We performed some tests with sorting integers and compared Super Scalar Sample Sort to std::sort. Most notably, when sorting random integers, our implementation ran in 50 to 65% of the time taken by std::sort! The plot below shows the time divided by n log(n), where n is the input size. We chose this normalization because that's the lower bound on comparison-based sorting you may remember from your algorithms class. Thus the plot shows the time spent per required comparison.

sorting random integers

std::sort is awfully fast on data that is already sorted (both in the right and reverse order). We can't match that. However, as soon as even 0.1% of elements aren't in the right place, its advantage breaks down immediately! This is also true when the first 99% of the array are sorted, and only the last 1% contains random data.

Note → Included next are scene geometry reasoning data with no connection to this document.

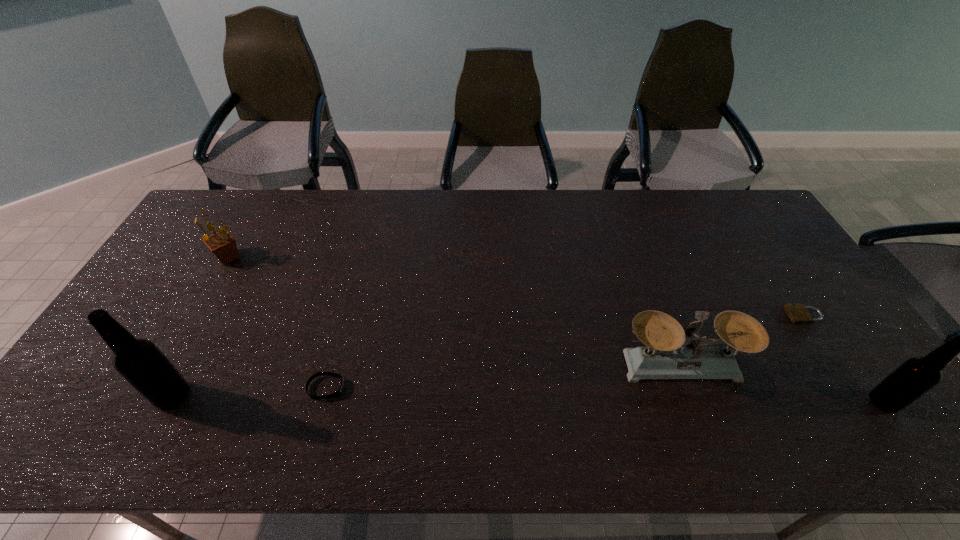
Where is `vacant space that satisfies the following two spatial constraints: 1. on the front-facing side of the third object from right to left; 2. on the display of the wristband`? The height and width of the screenshot is (540, 960). vacant space that satisfies the following two spatial constraints: 1. on the front-facing side of the third object from right to left; 2. on the display of the wristband is located at coordinates (689, 388).

In order to click on vacant space that satisfies the following two spatial constraints: 1. on the front-facing side of the scale; 2. on the left side of the second tallest object in this screenshot , I will do `click(695, 402)`.

This screenshot has width=960, height=540. I want to click on blank area in the image that satisfies the following two spatial constraints: 1. at the front of the left beer bottle with flowers visible; 2. on the left side of the farthest object, so click(149, 396).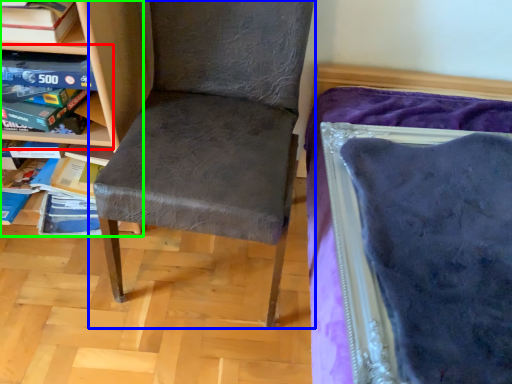
Question: Considering the real-world distances, which object is farthest from shelf (highlighted by a red box)? chair (highlighted by a blue box) or shelf (highlighted by a green box)?

Choices:
 (A) chair
 (B) shelf

Answer: (A)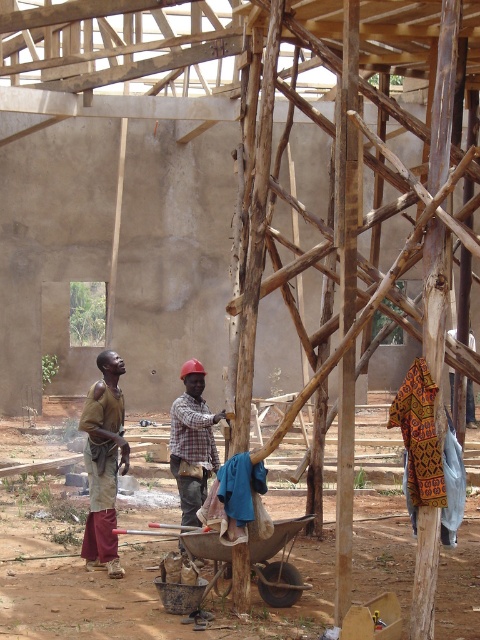
You are standing at the construction site and want to move from the point closer to you to the point further away. Which path should you take between the two points, point (109, 488) and point (189, 481)?

You should move from point (109, 488) to point (189, 481) because point (109, 488) is closer to the viewer and you need to go to the point further away.

You are an observer standing at the edge of the construction site. You notice two fabrics in the scene. The first is the brown fabric at left, and the second is the plaid fabric shirt at center. Which of these fabrics is taller?

The brown fabric at left is taller than the plaid fabric shirt at center.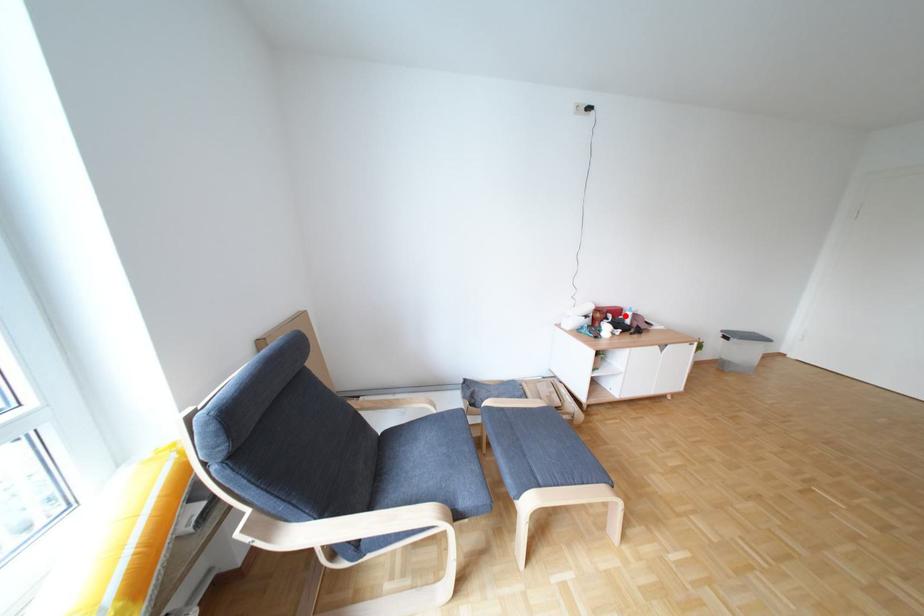
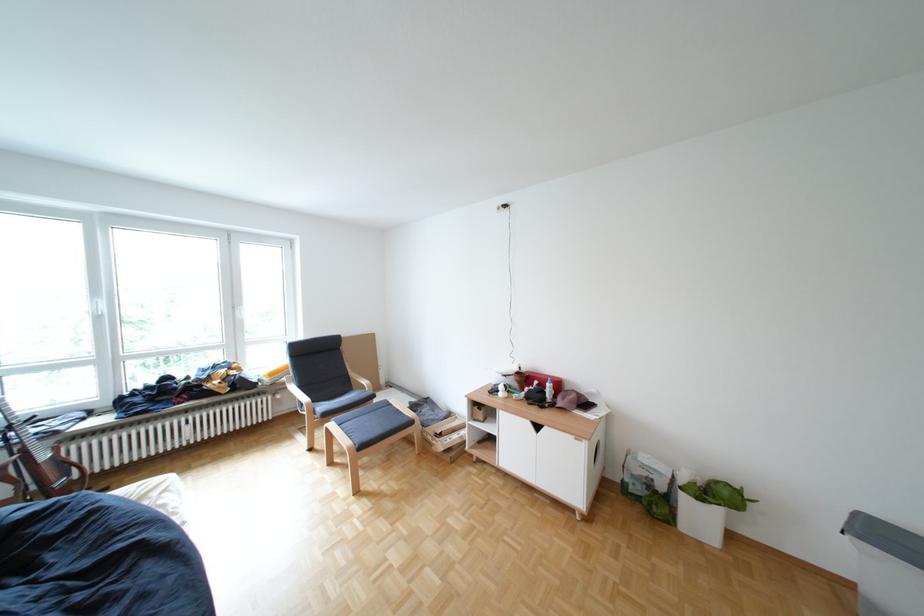
Locate, in the second image, the point that corresponds to the highlighted location in the first image.

(552, 383)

You can find plots for some more workloads in the plots folder, or suggest new benchmarks by filing an issue. The file speed.pdf also contains the same plots with additional ±1 standard deviation lines.

We performed our experiments on a Haswell Core-i7 4790T machine with 16 GiB of DDR3-1600, but only used one core to keep things reproducible. All numbers are averages over several runs - for the randomized inputs, 100 different inputs for the small instances down to 25 different ones for the larger ones, each with 10 repetitions. For the deterministic input generators, we ran between 1000 and 100 iterations, again depending on input size. You can find the exact logic in benchmark.h.

Usage

Just include ssssort.h and use ssssort::ssssort(Iterator begin, Iterator end). Or, if you want the output to be written somewhere else, use the version with three iterators: ssssort::ssssort(InputIt begin, InputIt end, OutputIt out_begin). Note that the input range will be in an arbitrary order after calling this.

Implementation

The implementation is fairly close to the paper, but uses std::sort as base case for sorting less than 1024 elements. As-is the code technically requires a C++14 compiler, even though g++ is happy to compile it with -std=c++11. The requirement stems from the use of a variable declaration in the find_bucket function, which is marked constexpr. You can simply replace constexpr with inline to make it valid C++11.